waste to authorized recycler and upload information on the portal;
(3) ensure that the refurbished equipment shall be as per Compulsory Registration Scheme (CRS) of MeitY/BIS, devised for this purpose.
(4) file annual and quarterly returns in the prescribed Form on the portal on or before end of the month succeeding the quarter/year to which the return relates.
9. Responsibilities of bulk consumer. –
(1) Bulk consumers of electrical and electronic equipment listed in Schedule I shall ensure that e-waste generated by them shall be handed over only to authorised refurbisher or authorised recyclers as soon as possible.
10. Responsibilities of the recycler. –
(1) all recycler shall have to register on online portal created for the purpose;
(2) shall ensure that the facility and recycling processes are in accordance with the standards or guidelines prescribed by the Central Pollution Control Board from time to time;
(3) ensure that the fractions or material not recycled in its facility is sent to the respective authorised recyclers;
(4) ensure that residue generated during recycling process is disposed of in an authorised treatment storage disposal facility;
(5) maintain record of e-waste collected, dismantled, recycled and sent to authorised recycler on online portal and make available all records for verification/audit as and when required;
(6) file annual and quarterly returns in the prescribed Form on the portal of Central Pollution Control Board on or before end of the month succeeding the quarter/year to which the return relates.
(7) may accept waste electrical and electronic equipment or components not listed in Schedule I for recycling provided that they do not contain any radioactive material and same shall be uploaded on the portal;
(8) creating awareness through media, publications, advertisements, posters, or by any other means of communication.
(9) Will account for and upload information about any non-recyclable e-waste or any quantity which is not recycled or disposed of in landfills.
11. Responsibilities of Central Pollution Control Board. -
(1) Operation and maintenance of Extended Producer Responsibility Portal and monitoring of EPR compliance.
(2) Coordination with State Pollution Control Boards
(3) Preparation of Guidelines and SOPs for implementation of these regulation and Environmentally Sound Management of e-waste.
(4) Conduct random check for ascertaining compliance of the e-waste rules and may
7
# # #
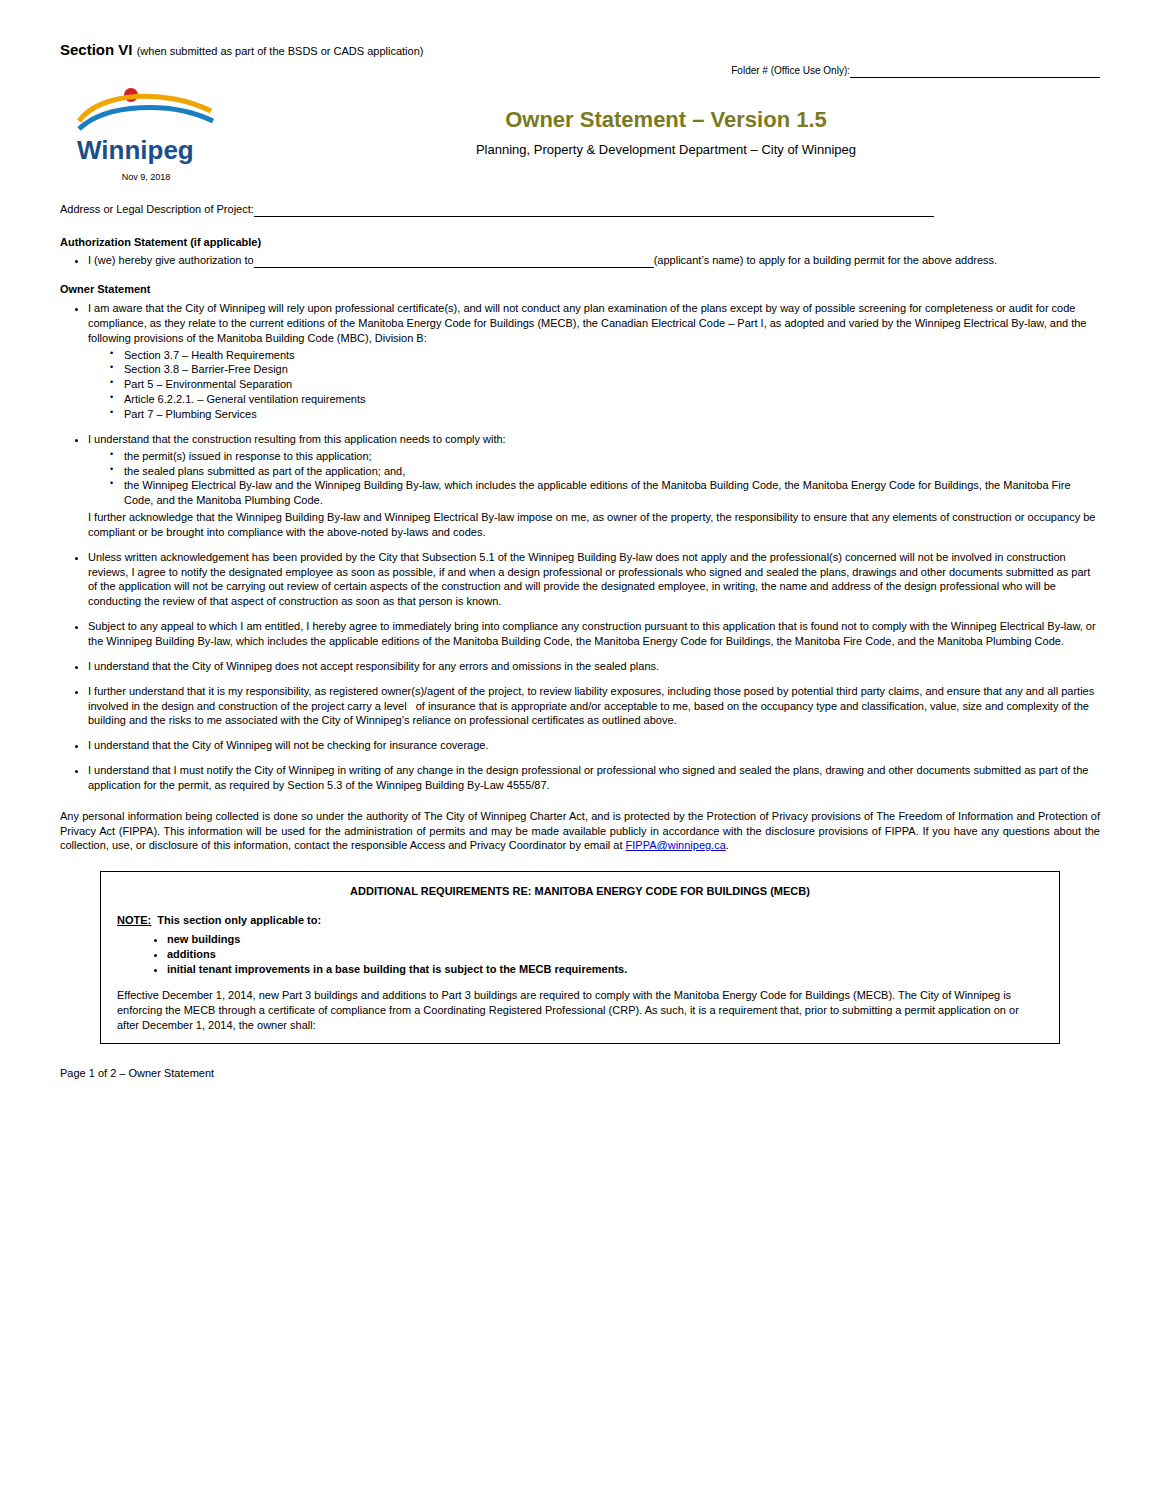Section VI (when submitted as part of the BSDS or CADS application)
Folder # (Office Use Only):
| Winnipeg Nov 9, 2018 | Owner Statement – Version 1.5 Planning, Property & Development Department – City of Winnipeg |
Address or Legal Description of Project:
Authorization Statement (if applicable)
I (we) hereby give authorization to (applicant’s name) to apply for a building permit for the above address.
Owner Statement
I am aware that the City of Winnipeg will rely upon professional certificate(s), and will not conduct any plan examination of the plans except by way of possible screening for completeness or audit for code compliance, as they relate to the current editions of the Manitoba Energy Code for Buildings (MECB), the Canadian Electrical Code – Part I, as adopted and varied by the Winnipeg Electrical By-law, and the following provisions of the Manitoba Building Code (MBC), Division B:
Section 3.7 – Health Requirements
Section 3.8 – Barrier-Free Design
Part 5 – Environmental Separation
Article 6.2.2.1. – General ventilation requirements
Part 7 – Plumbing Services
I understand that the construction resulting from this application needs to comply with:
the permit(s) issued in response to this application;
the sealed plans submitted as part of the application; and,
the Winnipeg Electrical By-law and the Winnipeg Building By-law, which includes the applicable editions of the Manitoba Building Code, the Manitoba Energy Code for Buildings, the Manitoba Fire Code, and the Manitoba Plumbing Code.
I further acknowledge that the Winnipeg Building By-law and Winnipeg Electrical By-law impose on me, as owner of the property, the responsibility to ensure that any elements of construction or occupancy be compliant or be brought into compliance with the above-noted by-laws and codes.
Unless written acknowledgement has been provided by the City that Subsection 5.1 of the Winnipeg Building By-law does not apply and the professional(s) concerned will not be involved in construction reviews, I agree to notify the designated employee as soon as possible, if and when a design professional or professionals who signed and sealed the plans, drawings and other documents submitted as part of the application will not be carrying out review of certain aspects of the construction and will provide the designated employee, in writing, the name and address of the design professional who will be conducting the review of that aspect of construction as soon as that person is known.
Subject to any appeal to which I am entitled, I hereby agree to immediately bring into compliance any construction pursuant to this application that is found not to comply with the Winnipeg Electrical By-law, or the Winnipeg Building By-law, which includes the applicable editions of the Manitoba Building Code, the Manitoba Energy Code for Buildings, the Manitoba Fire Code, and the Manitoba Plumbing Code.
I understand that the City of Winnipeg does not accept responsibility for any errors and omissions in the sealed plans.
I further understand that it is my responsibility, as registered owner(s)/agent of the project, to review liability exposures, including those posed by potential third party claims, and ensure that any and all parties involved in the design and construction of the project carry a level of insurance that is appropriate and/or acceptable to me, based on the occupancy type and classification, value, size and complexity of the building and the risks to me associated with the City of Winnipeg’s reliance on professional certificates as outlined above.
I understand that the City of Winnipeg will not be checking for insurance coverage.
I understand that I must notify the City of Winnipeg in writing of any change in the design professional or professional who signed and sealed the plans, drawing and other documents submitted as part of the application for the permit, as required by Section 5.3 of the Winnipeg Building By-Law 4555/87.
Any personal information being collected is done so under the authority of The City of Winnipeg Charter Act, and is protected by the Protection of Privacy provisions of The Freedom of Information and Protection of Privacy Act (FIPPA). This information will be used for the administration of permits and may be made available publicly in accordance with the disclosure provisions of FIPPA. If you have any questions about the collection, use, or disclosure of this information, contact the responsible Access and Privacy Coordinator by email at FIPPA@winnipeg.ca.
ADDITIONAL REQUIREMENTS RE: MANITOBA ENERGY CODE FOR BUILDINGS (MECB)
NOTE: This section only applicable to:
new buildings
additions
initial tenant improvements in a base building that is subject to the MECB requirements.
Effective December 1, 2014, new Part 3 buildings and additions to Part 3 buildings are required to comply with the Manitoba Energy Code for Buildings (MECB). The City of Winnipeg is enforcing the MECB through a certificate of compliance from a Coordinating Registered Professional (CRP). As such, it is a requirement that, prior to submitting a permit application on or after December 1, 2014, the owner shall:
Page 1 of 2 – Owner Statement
# # #
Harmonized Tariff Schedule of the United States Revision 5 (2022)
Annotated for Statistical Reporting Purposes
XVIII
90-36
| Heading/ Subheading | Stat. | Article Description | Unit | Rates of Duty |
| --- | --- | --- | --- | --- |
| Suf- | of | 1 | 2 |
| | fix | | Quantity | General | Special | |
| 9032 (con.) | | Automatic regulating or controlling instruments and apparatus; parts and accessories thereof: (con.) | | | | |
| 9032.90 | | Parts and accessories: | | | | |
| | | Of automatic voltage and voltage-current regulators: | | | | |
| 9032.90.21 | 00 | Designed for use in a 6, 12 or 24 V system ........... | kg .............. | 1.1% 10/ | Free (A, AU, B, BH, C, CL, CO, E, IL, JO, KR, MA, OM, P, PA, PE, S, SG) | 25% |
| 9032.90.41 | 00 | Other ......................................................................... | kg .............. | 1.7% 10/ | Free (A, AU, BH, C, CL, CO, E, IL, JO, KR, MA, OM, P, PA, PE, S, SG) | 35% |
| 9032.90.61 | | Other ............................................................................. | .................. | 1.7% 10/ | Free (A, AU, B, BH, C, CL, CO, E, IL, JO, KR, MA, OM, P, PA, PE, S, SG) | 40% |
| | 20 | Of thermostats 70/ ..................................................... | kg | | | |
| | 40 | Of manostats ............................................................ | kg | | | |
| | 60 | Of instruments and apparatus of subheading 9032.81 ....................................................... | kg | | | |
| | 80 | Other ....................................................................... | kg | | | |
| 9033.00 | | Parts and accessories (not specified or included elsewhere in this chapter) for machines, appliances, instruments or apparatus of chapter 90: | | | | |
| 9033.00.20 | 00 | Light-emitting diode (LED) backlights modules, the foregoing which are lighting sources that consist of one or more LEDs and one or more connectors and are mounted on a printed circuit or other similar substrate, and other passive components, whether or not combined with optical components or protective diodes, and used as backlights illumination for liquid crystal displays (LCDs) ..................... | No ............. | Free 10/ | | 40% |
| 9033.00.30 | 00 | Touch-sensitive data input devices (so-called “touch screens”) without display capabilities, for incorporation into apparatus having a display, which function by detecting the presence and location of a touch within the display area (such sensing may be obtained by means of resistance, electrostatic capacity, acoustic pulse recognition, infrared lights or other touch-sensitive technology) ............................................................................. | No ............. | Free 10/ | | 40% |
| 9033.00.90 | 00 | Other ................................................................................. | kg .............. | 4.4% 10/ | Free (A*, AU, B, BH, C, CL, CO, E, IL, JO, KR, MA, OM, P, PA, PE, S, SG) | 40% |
# # #
What needs to be done
Restate word for word the lines of the data above, starting at the line containing "waste to authorized" and ending at the line containing "10. Responsibilities of the recycler. –", both included, and nothing more.

Task response
waste to authorized recycler and upload information on the portal;
(3) ensure that the refurbished equipment shall be as per Compulsory Registration Scheme (CRS) of MeitY/BIS, devised for this purpose.
(4) file annual and quarterly returns in the prescribed Form on the portal on or before end of the month succeeding the quarter/year to which the return relates.
9. Responsibilities of bulk consumer. –
(1) Bulk consumers of electrical and electronic equipment listed in Schedule I shall ensure that e-waste generated by them shall be handed over only to authorised refurbisher or authorised recyclers as soon as possible.
10. Responsibilities of the recycler. –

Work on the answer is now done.